Officials at the Hagerman National Fish Hatchery, operated by the U.S. Fish and Wildlife Service, say reduced flows of cold, spring water used at the hatchery are forcing them to cut back by about 7 percent the number of steelhead smolts produced and introduced each year into the Snake River.
The cutback is a fraction of the more than 55,000 adult steelhead the Hagerman hatchery and other hatcheries run by Idaho, Oregon and Washington strive to provide each year.
But Hagerman Project Leader Brian Kenworthy says the hatchery's water supply, which has been on the decline for several years, could be an indicator of more significant troubles in the future.
The clear, cold spring water emitted from the rock walls along the Snake River is ideal for raising fish. The area where the springs are located, known as Thousand Springs, also supply water to private trout farms and other public fish farms that raise trout, sturgeon and other species.
The springs are fed by the massive Eastern Snake Plain Aquifer. In recent years, declining water flows at the springs have been a source of controversy between fish producers and southern Idaho farmers and ranchers who pump water from the aquifer to nourish crops.
State lawmakers this year approved an aquifer management plan, which includes plans to replenish, or recharge, and stabilize levels.

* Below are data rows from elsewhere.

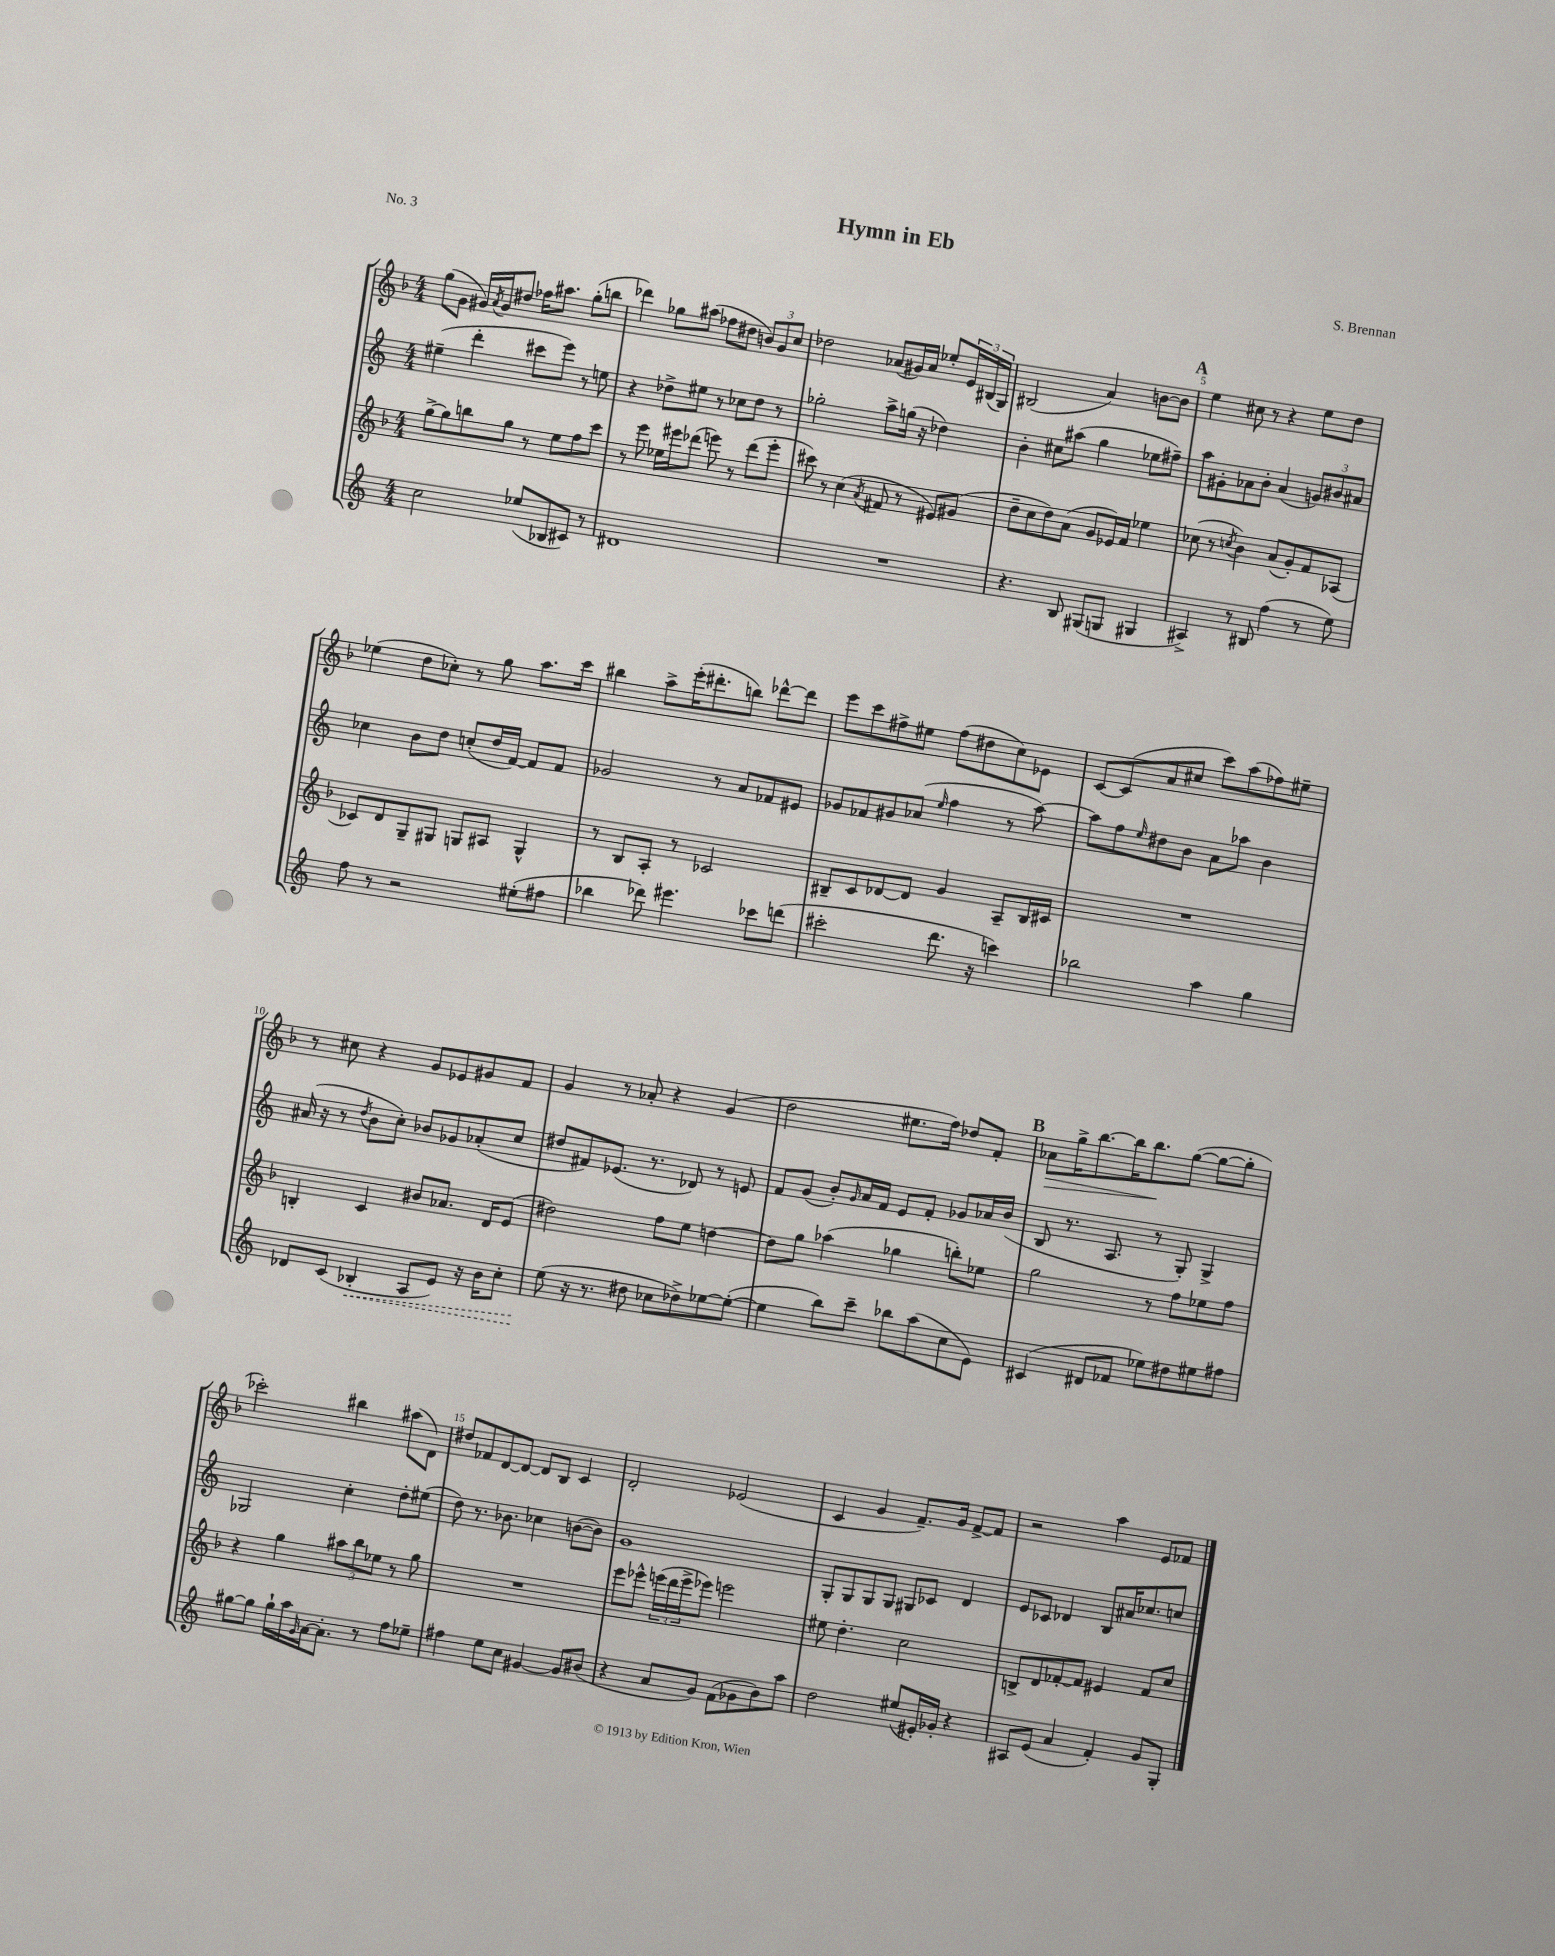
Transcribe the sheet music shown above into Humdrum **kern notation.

**kern	**kern	**kern	**kern
*staff4	*staff3	*staff2	*staff1
*clefG2	*clefG2	*clefG2	*clefG2
*k[]	*k[b-]	*k[]	*k[b-]
*M4/4	*M4/4	*M4/4	*M4/4
2cc	[8gg^	(4ee#~	(8gg
.	8gg]	.	8g
.	8bb	4ddd'	16g#)
.	.	.	8qa
.	.	.	16g#
.	8gg	.	8dd#
(8ee-	8r	8ccc#	16ff-
.	.	.	8.aa#
8B-	8ee	8eee)	.
8c#)	8ff	8r	(8gg'
8r	8ccc	8ee	8bb
=	=	=	=
1d#	8r	4r	4ddd-)
.	8eee	.	.
.	16ee-	8dd-^	8gg-
.	16eee#	.	.
.	(8ddd-	8ee#	(8aa#
.	8eee)	8r	8ff-
.	8r	8cc-	8dd#
.	(8ddd-	8dd-	12b)
.	.	.	12g
.	8eee'	8r	.
.	.	.	12cc
=	=	=	=
1r	8ccc#)	2gg-'	2dd-
.	8r	.	.
.	(4cc	.	.
.	8qa	.	.
.	8f#	8aa^	(8a-
.	8r	(16gg	16g#)
.	.	16r	16a-
.	8e#)	4dd-)	8ee-'
.	(8g#	.	24e
.	.	.	(24B#
.	.	.	24G)
=	=	=	=
4.r	8dd~	4b'	(2B#
.	8cc	.	.
.	8dd)	8cc#	.
8B	(8a	(8aa#	.
(8G#	8g	4gg	4a)
8G	16e-)	.	.
.	16f	.	.
4G#	4ee-	8ee-	[8b
.	.	8ff#~)	8b]
=	=	=	=
4A#^)	(8cc-	8aa	4ee
.	8r	8g#'	.
.	8qcc	.	.
8r	4b-)	8a-	8cc#
8B#	.	8b'	8r
(4ff	(8a	(4a-	4r
.	8g')	.	.
8r	8f	12g)	8ee
.	.	12b#	.
8ee)	(8A-	.	8dd
.	.	12a#	.
=	=	=	=
8ff	8c-)	4cc-	(4ee-
8r	8d	.	.
2r	8G~	8b	8dd
.	8G#	8dd	8cc-')
.	8G	(8cc'	8r
.	8A#	16dd	8gg
.	.	[16f)	.
(8ee#'	4G^^	8f]	8.aa
8ff#	.	8f	.
.	.	.	16ccc
=	=	=	=
4bb-	8r	2g-	4bb#
.	8B-	.	.
8ddd-)	8A'	.	8aa^
4.eee#	8r	.	(16eee'
.	.	.	8.ddd#'
.	2c-	8r	.
.	.	8a	8bb)
8ccc-	.	8f-	[8ddd-^^
(8ddd	.	8e#	8ddd-]
=	=	=	=
2ccc#'	8B#~	8g-	8eee
.	8c	8f-	8ccc
.	[8d-	8g#	8ff#^
.	8d-]	(8a-	8ee#
.	.	16qqee	.
8.ddd	4g	4ff	(8ff#
.	.	.	8dd#
16r	.	.	.
4ccc)	8A~	8r	8cc)
.	16B#	[8aa)	8e-
.	16c#	.	.
=	=	=	=
2bb-	1r	8aa]	[8c
.	.	8ff	(8c]
.	.	16qqee	.
.	.	8dd#	8a
.	.	8b	8cc#
4aa	.	8a	8ccc)
.	.	8aa-	(8aa
4gg	.	4b	8ff-)
.	.	.	8ee#~
=	=	=	=
8d-	4B'	(16a#	8r
.	.	16r	.
(8c	.	8r	8cc#
.	.	8qdd	.
4B-'	4c	8b	4r
.	.	8cc')	.
8A	8b#	8b-	8g
8e)	8.a-	8g-	8e-
16r	.	(8a-'	8g#
16b	16d	.	.
8cc'	(8e	8cc	8f
=	=	=	=
(8ee	2dd#)	8dd#	4g
16r	.	8f#)	.
8.r	.	.	.
.	.	(8.e-	8r
8dd#	.	.	8a-'
.	.	8.r	.
8cc-	8ff	.	4r
8dd-^)	8ee	8d-)	.
[8ee-	[4dd	8r	(4g
(8ee-'_	.	8e	.
=	=	=	=
4ee-]	8dd]	8f	2dd
.	8gg	(8g	.
8bb)	(4aa-	8b')	.
.	.	16qqg	.
8ccc~	.	16a	.
.	.	16f	.
8bb-	4gg-	8e	8.ee#
(8aa	.	8f'	.
.	.	.	16ff)
8cc	8bb')	8g-	8dd-
8e)	8ee-	16a-	8f'
.	.	(16b	.
=	=	=	=
(4c#	2gg	8B	8a-
.	.	8.r	16gg^
.	.	.	[8.bb-
8d#	.	.	.
.	.	8.A	.
8f-	.	.	16bb-]
.	.	.	8.bb-
8ee-)	8r	8r	.
8dd#	8ff	8G')	([8gg
8ee#	8ee-	4G^	8gg_
8ff#	8ff	.	8gg']
=	=	=	=
[8gg#	4r	2G-	2ccc-')
8gg#]	.	.	.
16gg#`	4gg	.	.
16aa	.	.	.
16qqg	.	.	.
[16a	.	.	.
8.a']	.	.	.
.	12aa#	4cc'	4bb#
.	12bb-	.	.
8r	.	.	.
.	12ee-	.	.
8ff	8r	8dd'	(8aa#
8ee-~	8gg	(8ee#	8d)
=	=	=	=
4ff#	1r	8dd)	8dd#
.	.	8.r	8f-
8ee	.	.	[8d
.	.	8.b-	.
8cc	.	.	8d_
[4g#	.	4cc-	8d]
.	.	.	8B-
8g#]	.	([8b	4c
(8b#	.	8b])	.
=	=	=	=
4r	8eee	1g	2d'
.	8eee-^^	.	.
8a	(24eee	.	.
.	24ddd	.	.
.	24eee^	.	.
8g)	8eee-)	.	.
(8f	2eee	.	(2e-
8g-	.	.	.
8b)	.	.	.
8aa	.	.	.
=	=	=	=
2dd	8ee#	8G'	4c
.	4.dd'	8G	.
.	.	8G	4g
.	.	8G	.
(8ee#	2cc	8G#	8.f~)
16e#')	.	8c-	.
16g-'	.	.	16g
4r	.	4d	[8f^
.	.	.	8f]
=	=	=	=
8A#	8B^	8e	2r
(8e	8d	8c-	.
4a	[8f-'	4d-	.
.	8f-]	.	.
4f')	4e#	8B	4aa
.	.	16a#	.
.	.	8.cc-	.
8g	8f-	.	8e
8G'	8cc	8cc	8f-
==	==	==	==
*-	*-	*-	*-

Kenworthy said the reductions in smolt production means fewer fish for sportsmen in Idaho, Oregon and Washington.
"We see it as providing a product for the citizens of the Northwest," Kenworthy told the Times News.
The Hagerman hatchery aims to raise enough smolts each year so an estimated 13,600 steelhead can return as adults to spawn. To meet that goal, Kenworthy said the hatchery must produce and release about 1.45 million smolts each year, a return rate of about 1 percent.
Kenworthy says he'll have to cut back by 100,000 smolts soon. The hatchery was revamped and expanded in 1963 as part of the Lower Snake River Compensation Plan to offset losses of salmon and steelhead caused by the series of dams located on the lower Snake River.
That reduction comes after the Hagerman facility recently boosted production to make up for a 160,000-smolt loss at the nearby state-run Magic Valley Fish Hatchery, said Scott Marshall, program manager for Fish and Wildlife Service.